Hister:閲覧履歴とファイルを検索するプライベートエンジン

原題: Hister: A private search engine for the pages you visit and the files you keep

なぜ重要か

プライバシー重視の自己ホスト型ツールにMCP対応を加えた構成は、AI統合型のパーソナルナレッジ管理という新たな方向性を示している。

GitHubユーザーasciimooが、自分が訪問したWebページとローカルファイルを全文インデックス化してプライベートに検索できるOSSツール「Hister」を公開した。WebUI・ターミナル・MCP経由のAIアシスタントから検索でき、リポジトリはスター4,300超を獲得している。ライセンスはAGPL-3.0。

「Hister」は、ユーザー自身が訪問したWebページとローカルに保管するファイルを全文インデックス化し、プライベートに検索できる自己ホスト型の検索エンジンだ。GitHubのリポジトリ(asciimoo/hister)にて公開されており、現時点でスター数は4,300超、フォーク数は189に達している。

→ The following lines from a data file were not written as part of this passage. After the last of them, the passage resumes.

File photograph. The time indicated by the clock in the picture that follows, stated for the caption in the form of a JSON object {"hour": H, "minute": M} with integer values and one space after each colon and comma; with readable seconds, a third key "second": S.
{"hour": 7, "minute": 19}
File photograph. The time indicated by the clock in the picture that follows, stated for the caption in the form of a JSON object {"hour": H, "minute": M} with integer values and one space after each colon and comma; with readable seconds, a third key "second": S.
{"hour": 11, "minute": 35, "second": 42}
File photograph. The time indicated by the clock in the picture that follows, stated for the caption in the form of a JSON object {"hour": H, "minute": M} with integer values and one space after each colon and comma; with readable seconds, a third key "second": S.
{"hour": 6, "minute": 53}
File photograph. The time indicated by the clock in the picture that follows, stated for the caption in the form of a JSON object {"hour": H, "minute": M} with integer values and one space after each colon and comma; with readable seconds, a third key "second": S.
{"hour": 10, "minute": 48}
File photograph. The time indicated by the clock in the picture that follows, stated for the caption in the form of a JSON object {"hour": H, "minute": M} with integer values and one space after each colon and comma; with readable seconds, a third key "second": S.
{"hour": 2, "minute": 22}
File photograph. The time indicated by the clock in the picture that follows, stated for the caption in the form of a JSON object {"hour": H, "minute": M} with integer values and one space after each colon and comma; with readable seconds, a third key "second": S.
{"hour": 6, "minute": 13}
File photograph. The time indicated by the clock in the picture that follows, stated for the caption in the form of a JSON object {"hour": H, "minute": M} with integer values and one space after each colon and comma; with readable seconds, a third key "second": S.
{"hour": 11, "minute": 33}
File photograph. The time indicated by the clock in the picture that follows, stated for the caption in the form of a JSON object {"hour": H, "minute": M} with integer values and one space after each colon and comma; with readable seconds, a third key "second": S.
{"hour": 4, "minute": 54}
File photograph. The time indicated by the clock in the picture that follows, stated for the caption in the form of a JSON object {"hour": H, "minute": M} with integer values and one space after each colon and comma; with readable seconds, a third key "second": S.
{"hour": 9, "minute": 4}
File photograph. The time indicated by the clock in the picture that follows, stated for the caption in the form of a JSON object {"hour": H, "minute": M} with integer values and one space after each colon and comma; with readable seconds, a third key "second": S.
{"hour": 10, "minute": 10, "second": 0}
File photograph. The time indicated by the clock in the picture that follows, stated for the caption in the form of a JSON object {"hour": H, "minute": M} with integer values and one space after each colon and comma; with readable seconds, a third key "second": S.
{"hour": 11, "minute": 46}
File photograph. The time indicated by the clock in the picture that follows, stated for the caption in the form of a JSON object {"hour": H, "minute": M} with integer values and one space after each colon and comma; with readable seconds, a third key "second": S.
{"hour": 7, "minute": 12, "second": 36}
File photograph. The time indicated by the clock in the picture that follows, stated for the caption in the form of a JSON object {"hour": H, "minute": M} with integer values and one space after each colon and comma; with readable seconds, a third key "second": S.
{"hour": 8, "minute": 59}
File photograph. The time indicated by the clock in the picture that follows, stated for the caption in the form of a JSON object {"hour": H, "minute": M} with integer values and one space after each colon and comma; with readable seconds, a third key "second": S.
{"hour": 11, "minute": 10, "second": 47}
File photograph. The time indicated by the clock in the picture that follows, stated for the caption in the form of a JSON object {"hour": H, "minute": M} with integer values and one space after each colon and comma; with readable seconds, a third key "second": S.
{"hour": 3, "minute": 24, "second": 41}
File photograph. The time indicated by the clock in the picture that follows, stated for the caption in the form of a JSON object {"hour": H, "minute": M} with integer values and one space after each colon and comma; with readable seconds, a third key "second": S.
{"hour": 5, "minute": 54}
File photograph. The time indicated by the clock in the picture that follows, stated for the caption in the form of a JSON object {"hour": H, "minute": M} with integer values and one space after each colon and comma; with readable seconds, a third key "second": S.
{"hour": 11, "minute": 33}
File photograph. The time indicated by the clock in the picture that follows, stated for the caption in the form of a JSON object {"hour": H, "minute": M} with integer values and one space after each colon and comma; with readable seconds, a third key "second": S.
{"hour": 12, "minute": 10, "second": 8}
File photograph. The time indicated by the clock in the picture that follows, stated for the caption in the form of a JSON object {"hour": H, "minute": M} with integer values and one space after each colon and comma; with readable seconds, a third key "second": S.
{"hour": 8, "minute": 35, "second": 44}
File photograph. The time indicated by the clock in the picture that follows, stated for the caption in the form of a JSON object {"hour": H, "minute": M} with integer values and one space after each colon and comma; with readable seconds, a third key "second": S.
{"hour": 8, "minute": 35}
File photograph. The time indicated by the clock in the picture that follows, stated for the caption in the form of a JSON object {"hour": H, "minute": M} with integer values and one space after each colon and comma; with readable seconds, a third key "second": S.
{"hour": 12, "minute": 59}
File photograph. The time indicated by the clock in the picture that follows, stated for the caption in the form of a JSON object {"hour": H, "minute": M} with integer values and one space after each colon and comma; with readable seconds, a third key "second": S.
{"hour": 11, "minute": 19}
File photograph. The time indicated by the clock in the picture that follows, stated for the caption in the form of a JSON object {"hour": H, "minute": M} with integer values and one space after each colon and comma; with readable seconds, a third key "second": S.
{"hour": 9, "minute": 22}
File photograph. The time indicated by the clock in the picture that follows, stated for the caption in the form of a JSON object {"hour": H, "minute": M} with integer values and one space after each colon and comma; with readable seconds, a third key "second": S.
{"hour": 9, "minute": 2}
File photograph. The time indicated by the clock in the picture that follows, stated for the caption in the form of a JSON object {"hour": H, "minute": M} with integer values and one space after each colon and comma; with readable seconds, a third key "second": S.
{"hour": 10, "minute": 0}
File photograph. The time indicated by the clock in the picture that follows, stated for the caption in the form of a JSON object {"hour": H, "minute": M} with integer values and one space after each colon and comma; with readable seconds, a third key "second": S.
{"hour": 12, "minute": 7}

主な特徴は三つの検索インターフェースだ。ブラウザから使えるWebUI、コマンドラインのターミナル、そしてMCP(Model Context Protocol)経由で接続するAIアシスタントから、インデックス済みコンテンツを横断検索できる。外部サービスへのデータ送信は不要で、すべてローカル環境で完結する設計になっている。

セットアップは比較的シンプルで、プラットフォーム別のバイナリを最新リリースからダウンロードし、リネームするだけで動作する。DockerおよびDocker Composeにも対応しており、compose.ymlが同梱されている。Nix flakeも用意されていることから、開発者向けの柔軟な導入オプションが整っている。

Goで実装されており、WebUIのフロントエンドはprettierでフォーマット管理されている。コードベースのコミット数は2,100超で、積極的に開発が続けられている。ライセンスはAGPL-3.0で、商用利用や改変に一定の制約がある点は注意が必要だ。

MCP対応により、ChatGPTやClaudeのようなAIアシスタントをローカル検索のバックエンドとして活用できる点が、従来のブックマーク管理ツールや個人用検索ツールとの差別化ポイントとなっている。デモサイトも公開されており、導入前に機能を試すことができる。